A group of state legislators participating in a panel discussion last week came to a consensus that funding for public higher education should be less privatized.
The discussion, titled “Public Higher Education as Public Good: Reversing the Decline in State Support,” took place at last Thursday’s Faculty Senate meeting. It began with Chancellor Kumble Subbaswamy, who moderated the talk, asking the panel and Faculty Senate if higher education is a “public good, private good or both.” Subbaswamy said that he thought it was “both,” stating that public and private goods are “closely intertwined” and that there is a considerable amount of “cross-pollination” between them.
State Rep. Stephen Kulik, a Worthington Democrat who serves as vice chairman of the House Committee on Ways and Means, said that the issue of education as a private versus public good “weighs heavily on the minds of legislators,” especially since public higher education is funded by the state. Kulik said that tax votes in the House are what influences the amount of revenue garnered by the state, which then impacts the budget for public higher education.
State Rep. Ellen Story, an Amherst Democrat who serves as a member of the House and Joint Committees on Rules, stated that “public education is the cornerstone of democracy.”
Story added that “excellent state universities need to be affordable and accessible” and that “every state needs one.” She said that while there has been a lack of state support of public higher education – due to the existence of top-echelon private research institutions such as Harvard and MIT – she strongly believes that public universities need more state funding.
Stan Rosenberg, an Amherst Democrat and the majority leader of the state Senate, added that he doesn’t want public education “to be overshadowed by the private sector.”
Gov. Deval Patrick has brought forward a budget proposal for Fiscal Year 2014 that includes a $39 million increase in funding for the University of Massachusetts system. The proposal, officials said last month, comes closer to the goal of having half of the system’s operational costs funded by the state. The budget will be voted on by the Legislature later this year.

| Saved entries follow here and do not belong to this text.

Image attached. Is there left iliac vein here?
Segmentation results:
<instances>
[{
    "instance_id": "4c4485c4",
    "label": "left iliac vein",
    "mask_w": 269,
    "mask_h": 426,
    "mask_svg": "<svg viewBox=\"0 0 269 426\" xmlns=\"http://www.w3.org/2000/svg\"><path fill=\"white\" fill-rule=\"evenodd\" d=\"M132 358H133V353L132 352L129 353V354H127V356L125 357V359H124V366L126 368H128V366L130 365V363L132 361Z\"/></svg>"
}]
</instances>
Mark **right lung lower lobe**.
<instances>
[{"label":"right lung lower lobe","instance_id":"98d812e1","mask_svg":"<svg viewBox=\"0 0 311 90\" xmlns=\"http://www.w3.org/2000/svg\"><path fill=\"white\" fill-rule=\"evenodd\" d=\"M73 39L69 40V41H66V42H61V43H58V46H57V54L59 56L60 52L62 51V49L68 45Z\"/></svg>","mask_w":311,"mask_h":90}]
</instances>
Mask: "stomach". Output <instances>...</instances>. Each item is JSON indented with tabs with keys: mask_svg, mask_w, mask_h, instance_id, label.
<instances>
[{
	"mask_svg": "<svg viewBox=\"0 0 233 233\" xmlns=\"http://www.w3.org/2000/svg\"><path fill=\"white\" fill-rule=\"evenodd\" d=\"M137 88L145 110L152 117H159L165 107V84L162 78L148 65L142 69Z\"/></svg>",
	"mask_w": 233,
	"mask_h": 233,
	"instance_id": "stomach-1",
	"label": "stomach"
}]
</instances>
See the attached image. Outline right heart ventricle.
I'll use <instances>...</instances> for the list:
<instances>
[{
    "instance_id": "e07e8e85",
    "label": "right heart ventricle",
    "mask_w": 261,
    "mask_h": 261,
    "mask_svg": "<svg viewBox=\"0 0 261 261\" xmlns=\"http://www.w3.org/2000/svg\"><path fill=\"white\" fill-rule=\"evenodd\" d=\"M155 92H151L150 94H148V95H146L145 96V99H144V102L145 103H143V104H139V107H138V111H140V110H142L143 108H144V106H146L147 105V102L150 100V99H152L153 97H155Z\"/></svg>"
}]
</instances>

Subbaswamy also asked the panelists at last week’s meeting what they think students can do to help support public higher education. Subbaswamy invited the panelists to share what it was they thought would be the most effective form of student participation, while also urging the Faculty Senate to push students toward having advocacy in legislations concerning public universities.
Rosenberg, who is also a UMass alumnus, said that students should “speak with one voice, and get behind representatives with good budget plans.”
Story echoed his sentiment, saying that students should “register to vote, get in touch with their own district representative and ask for new tax revenue.” And Kulik added that parents and family members of students should also get involved.
The panelists agreed that public institutions would benefit from bigger budgets, and that the students would gain an even greater advantage as a result. They emphasized that, as representatives of the Commonwealth, they understood that the state itself also benefit from better public education.